Usta w kolorze cherry na 2025

Zmysłowe i wyrafinowane, bez mocnych granic i wyrysowanych konturów. I oczywiście w odcieniu soczystej wiśni. Właśnie tak, przynajmniej według trendów, będą prezentowały się usta w 2025 roku. Na szczęście w tej makijażowej inspiracji każdy powinien znaleźć coś dla siebie.

Delikatne i romantyczne usta cherry zapewnią nam półtransparente olejki, które delikatnie podbijają kolor warg i uwydatniają ich urodę. Przykładem może być tu połyskujący olejek polskiej marki Your Kaya. To produkt o silnym działaniu pielęgnacyjnym i obłędnym zapachu karmelu.

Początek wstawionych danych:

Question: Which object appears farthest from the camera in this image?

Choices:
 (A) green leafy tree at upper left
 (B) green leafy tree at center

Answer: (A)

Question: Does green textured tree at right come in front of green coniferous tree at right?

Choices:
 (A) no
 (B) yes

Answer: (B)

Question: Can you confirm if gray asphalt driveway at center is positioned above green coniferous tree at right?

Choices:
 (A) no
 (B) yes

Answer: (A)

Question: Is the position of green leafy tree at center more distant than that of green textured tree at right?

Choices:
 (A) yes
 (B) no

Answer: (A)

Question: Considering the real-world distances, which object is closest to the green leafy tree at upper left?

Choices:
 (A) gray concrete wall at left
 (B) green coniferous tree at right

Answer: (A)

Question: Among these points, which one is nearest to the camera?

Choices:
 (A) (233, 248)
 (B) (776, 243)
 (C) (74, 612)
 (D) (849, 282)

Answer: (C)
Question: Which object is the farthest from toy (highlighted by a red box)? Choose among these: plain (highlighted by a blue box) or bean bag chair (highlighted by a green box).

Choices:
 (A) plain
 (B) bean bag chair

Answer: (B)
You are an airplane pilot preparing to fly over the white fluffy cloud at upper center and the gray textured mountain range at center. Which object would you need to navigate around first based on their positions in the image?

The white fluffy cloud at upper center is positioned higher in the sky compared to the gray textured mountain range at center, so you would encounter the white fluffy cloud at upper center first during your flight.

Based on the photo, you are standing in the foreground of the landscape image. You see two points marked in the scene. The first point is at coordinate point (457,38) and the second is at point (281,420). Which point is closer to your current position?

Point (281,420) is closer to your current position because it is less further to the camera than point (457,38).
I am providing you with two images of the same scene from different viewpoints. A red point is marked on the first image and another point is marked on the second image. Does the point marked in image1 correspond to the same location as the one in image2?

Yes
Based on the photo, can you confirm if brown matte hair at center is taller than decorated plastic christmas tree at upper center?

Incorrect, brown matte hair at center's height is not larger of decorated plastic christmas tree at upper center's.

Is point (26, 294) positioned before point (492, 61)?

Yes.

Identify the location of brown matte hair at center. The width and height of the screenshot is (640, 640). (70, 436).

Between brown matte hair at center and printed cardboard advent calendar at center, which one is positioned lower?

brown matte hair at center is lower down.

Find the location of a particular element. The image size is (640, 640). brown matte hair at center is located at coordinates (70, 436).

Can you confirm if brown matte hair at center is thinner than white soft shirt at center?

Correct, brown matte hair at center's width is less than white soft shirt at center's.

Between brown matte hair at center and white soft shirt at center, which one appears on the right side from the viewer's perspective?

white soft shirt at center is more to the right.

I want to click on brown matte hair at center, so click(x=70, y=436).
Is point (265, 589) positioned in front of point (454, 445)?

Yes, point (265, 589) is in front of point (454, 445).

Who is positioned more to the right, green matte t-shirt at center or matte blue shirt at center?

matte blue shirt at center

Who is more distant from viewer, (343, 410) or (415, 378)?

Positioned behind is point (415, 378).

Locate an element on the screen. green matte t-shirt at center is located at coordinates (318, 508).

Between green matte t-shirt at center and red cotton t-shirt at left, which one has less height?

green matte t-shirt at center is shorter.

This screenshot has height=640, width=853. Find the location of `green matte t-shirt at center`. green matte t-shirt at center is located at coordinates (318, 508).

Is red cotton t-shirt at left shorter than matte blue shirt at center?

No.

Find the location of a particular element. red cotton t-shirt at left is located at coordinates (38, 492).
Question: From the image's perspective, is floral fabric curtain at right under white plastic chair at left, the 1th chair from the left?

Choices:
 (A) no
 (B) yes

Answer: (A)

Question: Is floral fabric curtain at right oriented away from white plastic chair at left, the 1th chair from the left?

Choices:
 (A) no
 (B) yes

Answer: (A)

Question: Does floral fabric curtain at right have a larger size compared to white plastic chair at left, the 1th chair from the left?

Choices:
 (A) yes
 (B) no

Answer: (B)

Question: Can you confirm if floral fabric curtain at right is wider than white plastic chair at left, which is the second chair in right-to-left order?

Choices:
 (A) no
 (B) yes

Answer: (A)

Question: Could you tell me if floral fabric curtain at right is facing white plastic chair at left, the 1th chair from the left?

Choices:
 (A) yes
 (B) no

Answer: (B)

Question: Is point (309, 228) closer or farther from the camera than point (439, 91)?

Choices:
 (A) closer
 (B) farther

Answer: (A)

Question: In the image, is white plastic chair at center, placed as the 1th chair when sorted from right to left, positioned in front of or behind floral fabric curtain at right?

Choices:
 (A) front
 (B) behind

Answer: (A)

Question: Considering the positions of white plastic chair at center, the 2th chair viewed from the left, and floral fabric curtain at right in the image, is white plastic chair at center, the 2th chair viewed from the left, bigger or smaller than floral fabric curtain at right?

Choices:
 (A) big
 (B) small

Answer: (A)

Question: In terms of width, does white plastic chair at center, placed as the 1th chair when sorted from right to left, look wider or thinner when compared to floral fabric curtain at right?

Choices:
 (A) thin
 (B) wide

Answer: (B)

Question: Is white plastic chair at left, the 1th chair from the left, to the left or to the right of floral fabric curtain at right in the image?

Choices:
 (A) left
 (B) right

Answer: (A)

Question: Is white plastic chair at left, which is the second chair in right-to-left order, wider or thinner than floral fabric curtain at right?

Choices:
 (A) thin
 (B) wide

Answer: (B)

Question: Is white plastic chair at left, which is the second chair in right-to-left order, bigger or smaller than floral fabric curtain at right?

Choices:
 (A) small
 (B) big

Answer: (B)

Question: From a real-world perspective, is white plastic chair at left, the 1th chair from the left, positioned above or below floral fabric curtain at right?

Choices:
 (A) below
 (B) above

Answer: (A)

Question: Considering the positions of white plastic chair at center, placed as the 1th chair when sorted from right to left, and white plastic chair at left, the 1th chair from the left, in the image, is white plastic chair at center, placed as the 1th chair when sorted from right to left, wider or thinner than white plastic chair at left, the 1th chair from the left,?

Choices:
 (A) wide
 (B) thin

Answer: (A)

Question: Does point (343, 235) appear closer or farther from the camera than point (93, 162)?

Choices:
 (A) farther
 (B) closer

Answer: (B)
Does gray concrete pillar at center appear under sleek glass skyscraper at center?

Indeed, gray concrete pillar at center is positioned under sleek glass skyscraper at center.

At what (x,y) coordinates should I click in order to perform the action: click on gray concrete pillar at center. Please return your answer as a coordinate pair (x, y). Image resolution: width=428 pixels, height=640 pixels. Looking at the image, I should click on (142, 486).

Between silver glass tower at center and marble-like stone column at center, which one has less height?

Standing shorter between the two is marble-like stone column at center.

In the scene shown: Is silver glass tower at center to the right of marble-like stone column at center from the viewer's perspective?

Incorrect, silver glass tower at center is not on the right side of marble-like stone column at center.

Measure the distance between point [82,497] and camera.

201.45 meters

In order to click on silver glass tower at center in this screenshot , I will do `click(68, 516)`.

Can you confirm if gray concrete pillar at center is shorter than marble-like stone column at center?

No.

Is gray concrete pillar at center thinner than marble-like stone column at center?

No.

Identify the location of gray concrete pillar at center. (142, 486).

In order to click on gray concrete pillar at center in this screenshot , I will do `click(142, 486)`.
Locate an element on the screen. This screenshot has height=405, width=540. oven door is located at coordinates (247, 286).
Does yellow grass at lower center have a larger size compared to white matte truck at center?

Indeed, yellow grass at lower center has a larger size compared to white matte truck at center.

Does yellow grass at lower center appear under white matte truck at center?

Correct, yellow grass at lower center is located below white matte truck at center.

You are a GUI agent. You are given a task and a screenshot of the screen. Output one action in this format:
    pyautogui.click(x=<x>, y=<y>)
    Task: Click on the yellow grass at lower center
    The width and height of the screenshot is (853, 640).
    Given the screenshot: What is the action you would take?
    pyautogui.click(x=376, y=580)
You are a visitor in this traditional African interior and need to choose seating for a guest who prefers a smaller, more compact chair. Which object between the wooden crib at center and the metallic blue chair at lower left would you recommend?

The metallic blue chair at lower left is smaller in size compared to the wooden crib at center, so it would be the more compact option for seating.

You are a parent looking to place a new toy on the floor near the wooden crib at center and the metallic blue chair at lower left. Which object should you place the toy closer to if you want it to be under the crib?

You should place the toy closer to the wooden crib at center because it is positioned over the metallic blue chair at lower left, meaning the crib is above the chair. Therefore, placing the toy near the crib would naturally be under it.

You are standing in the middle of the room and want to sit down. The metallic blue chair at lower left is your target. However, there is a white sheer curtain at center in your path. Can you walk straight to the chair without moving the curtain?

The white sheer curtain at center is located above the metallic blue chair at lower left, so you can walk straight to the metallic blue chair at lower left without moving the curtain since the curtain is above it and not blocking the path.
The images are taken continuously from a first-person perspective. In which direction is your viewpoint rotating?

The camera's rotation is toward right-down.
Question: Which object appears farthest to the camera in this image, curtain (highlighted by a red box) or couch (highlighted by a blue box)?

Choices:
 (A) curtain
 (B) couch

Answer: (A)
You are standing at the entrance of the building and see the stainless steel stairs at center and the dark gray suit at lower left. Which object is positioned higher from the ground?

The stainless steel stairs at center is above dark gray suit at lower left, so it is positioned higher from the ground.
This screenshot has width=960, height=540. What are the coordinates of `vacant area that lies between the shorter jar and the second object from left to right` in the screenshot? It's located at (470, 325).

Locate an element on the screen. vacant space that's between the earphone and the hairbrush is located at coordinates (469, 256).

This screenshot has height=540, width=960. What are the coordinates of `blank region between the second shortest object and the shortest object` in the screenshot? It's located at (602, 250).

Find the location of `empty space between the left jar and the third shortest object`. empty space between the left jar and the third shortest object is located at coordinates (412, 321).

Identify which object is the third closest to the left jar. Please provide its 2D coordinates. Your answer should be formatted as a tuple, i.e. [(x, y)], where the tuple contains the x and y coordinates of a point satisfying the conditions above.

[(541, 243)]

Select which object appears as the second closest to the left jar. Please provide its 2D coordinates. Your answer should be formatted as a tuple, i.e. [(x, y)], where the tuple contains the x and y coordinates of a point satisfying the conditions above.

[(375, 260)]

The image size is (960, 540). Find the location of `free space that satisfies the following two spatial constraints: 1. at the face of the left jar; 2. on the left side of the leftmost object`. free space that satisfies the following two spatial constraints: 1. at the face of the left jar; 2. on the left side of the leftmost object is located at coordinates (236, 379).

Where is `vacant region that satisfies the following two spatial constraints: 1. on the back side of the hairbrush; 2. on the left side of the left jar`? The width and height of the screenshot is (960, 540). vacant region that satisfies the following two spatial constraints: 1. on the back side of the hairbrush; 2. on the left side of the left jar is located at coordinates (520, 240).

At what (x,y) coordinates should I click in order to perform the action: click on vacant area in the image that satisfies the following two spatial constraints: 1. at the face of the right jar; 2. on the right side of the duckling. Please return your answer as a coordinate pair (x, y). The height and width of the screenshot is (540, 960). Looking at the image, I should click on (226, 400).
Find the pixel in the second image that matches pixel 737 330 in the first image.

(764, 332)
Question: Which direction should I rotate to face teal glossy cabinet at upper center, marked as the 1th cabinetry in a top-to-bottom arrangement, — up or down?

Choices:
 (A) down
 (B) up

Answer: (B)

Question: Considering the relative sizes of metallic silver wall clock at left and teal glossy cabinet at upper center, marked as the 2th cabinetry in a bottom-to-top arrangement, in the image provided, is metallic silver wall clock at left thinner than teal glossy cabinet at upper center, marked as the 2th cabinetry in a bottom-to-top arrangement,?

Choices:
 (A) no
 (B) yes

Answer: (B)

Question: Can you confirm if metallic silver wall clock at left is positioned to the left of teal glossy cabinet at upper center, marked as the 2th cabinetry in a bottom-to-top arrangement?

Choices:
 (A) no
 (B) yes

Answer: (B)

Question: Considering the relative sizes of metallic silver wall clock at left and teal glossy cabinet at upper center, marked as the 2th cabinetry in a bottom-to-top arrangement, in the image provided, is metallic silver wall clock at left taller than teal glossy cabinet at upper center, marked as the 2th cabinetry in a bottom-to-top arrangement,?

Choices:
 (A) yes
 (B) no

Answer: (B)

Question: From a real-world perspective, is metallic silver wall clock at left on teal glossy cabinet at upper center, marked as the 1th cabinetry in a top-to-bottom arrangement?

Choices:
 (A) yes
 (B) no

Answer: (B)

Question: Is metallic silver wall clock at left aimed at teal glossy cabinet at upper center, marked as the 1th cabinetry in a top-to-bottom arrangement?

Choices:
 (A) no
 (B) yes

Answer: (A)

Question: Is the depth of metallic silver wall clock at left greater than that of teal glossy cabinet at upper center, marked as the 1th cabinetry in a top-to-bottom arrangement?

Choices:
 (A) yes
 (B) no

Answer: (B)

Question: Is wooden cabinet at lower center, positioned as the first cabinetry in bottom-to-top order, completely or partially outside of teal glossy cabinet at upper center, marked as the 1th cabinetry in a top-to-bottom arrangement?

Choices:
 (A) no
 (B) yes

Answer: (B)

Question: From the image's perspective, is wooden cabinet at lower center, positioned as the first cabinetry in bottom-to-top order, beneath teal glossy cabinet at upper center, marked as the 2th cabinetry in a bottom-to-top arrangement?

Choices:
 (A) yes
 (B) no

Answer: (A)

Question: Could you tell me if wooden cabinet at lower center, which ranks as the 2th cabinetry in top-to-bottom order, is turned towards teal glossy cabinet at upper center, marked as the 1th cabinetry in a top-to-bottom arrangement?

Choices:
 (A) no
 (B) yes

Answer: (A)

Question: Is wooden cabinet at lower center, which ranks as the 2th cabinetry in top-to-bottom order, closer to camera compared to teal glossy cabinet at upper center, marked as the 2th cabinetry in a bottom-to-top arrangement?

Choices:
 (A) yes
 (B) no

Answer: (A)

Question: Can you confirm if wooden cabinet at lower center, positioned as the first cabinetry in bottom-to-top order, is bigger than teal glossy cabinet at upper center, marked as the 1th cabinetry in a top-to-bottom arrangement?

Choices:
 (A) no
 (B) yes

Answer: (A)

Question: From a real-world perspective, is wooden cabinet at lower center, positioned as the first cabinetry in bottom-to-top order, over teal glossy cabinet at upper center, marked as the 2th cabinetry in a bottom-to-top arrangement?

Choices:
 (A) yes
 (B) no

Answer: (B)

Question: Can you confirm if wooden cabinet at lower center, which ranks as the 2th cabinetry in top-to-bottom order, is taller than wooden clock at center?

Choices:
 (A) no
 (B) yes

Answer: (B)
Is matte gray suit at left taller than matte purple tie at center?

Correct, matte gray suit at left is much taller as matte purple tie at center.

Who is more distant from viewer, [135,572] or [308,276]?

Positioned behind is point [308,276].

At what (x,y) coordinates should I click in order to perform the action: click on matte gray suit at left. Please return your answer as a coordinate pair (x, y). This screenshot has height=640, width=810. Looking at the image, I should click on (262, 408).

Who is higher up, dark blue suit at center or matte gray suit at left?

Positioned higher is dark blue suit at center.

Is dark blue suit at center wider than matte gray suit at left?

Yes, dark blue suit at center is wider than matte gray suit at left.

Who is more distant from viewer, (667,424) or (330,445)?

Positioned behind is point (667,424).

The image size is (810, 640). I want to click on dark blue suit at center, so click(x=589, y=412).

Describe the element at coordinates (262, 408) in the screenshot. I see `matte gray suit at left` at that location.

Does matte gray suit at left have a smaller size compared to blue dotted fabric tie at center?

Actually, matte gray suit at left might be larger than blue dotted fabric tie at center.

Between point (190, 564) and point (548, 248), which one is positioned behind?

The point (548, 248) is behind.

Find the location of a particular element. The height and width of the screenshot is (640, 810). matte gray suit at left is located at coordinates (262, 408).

Połączeniem pielęgnacji i mocniejszego koloru charakteryzuje się z kolei balsam ILIA Balmy Tint Hydrating Lip Balm. Odcień Lady to soczysta wiśnia, która na ustach prezentuje się naturalnie, choć wyraziście (kolor można intensyfikować, dokładając kolejne warstwy). Dodatkowo naprawdę dobrze radzi sobie z nawilżeniem warg, nawet w okresie zimowym.

Lubicie mocniejsze akcenty? W takim razie zakochacie się w odcieniu 06 Riri Gloss Bomb Stix od FENTY BEAUTY. To intensywnie lśniący błyszczyk, który swoim głębokim i ciemnym odcieniem wiśni nawiązuje do grunge'owego stylu lat 90.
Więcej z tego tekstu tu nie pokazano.